(Data items)
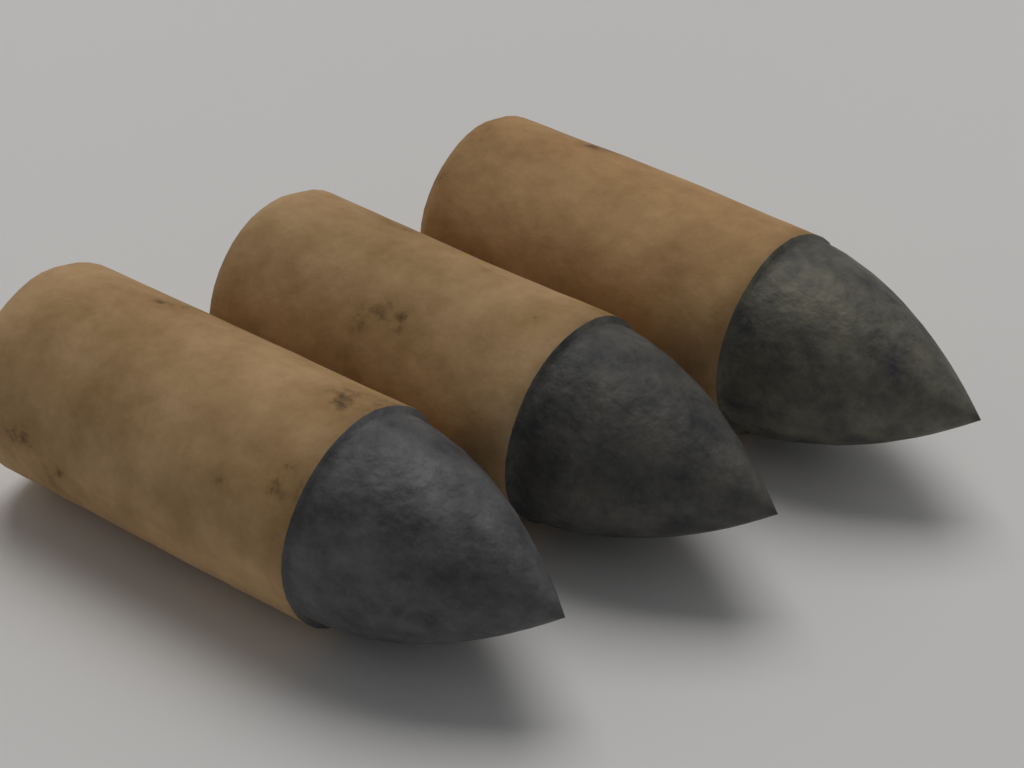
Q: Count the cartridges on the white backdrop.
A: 3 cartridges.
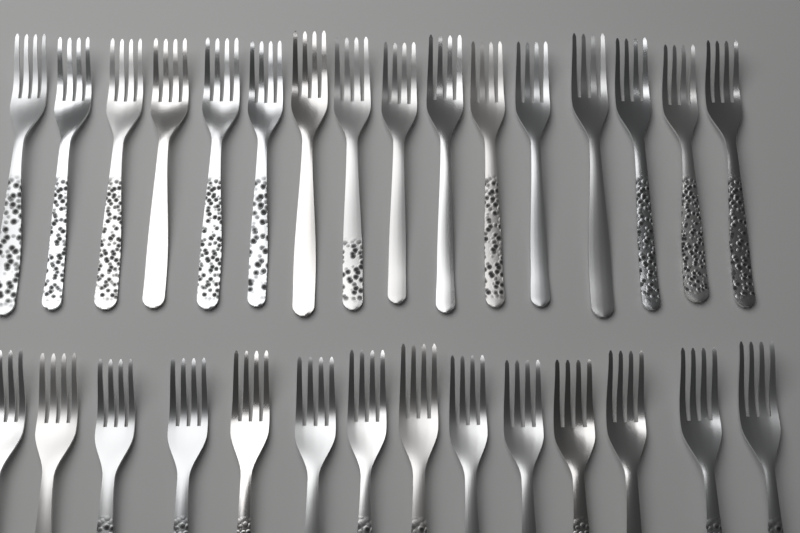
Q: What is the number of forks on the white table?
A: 30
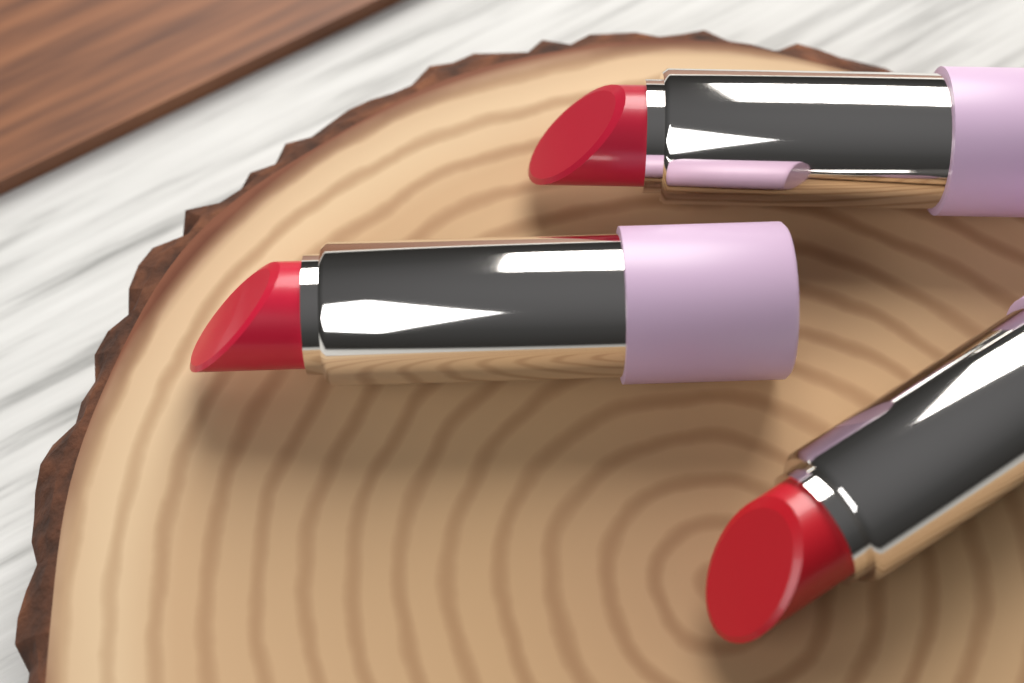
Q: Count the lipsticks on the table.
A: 3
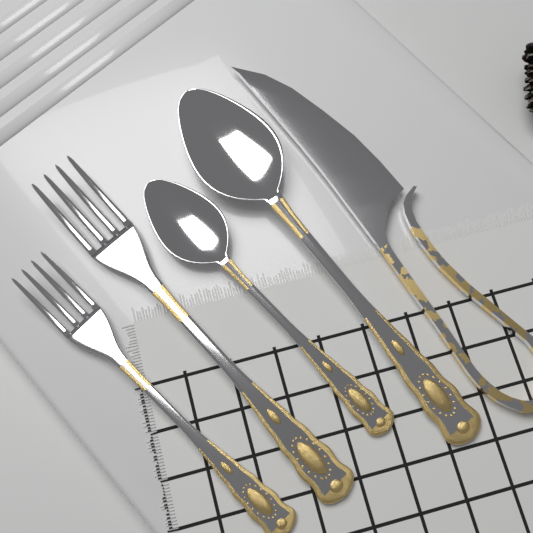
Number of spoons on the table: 2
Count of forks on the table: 2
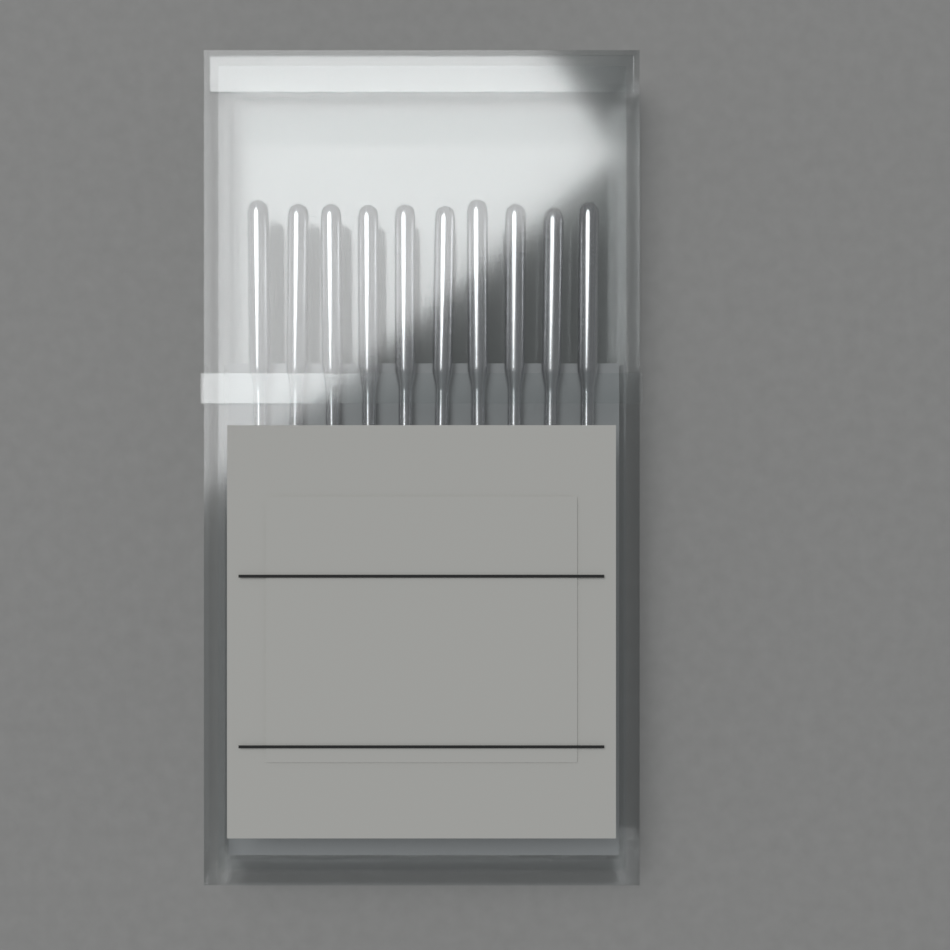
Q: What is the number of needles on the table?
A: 10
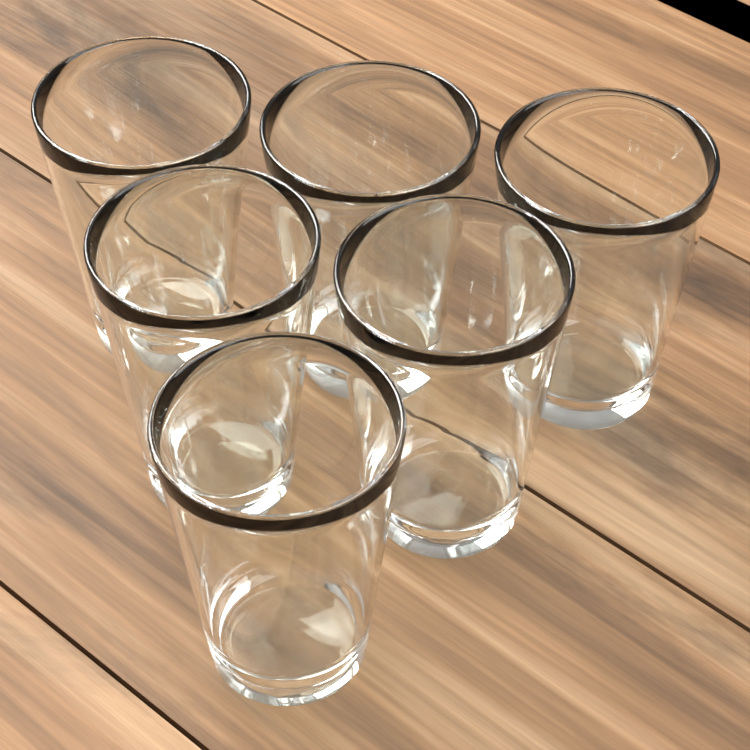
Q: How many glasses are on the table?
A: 6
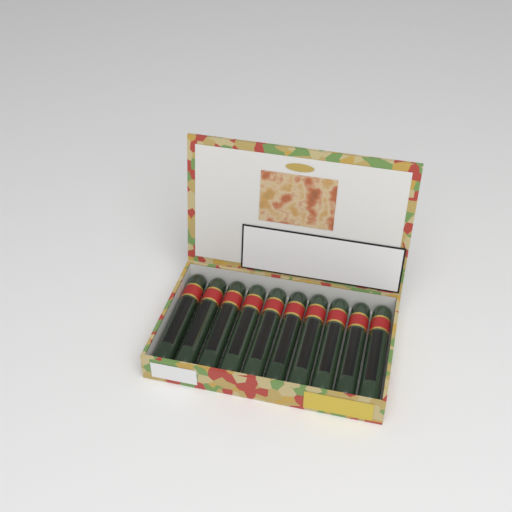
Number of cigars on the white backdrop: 10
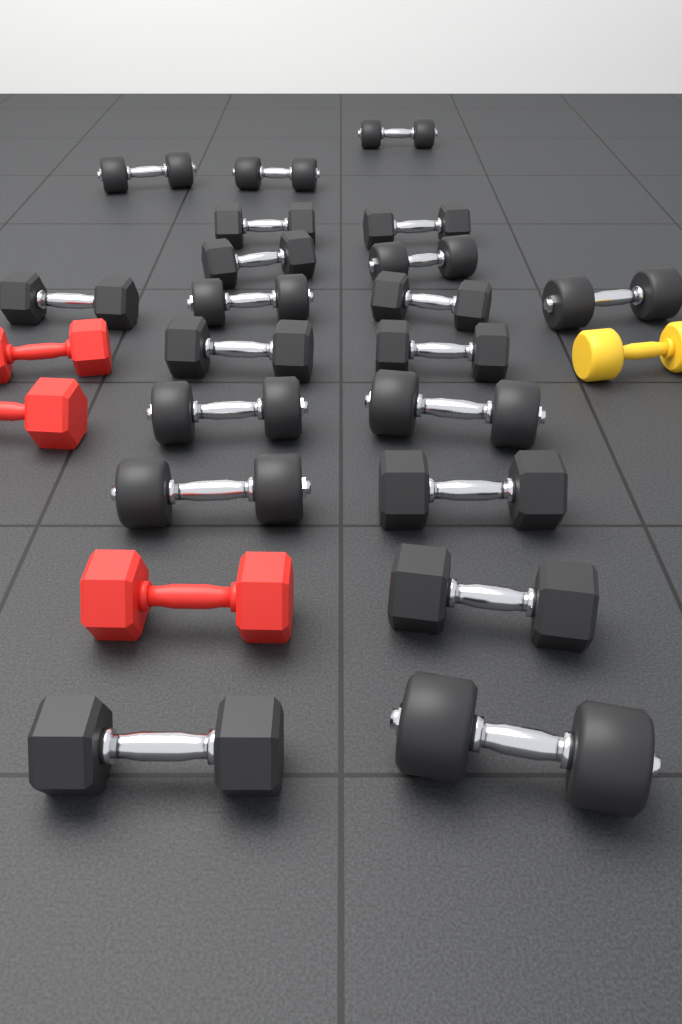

◆ **REQUEST**
Extract every line of text from the data above, word for word and in the same order. Leave out the pictures.

◆ **SOLUTION TO THE EXERCISE**
Q: Count the cartridges on the white backdrop.
A: 3 cartridges.
Q: What is the number of forks on the white table?
A: 30
Q: Count the lipsticks on the table.
A: 3
Number of spoons on the table: 2
Count of forks on the table: 2
Q: What is the number of needles on the table?
A: 10
Q: How many glasses are on the table?
A: 6
Number of cigars on the white backdrop: 10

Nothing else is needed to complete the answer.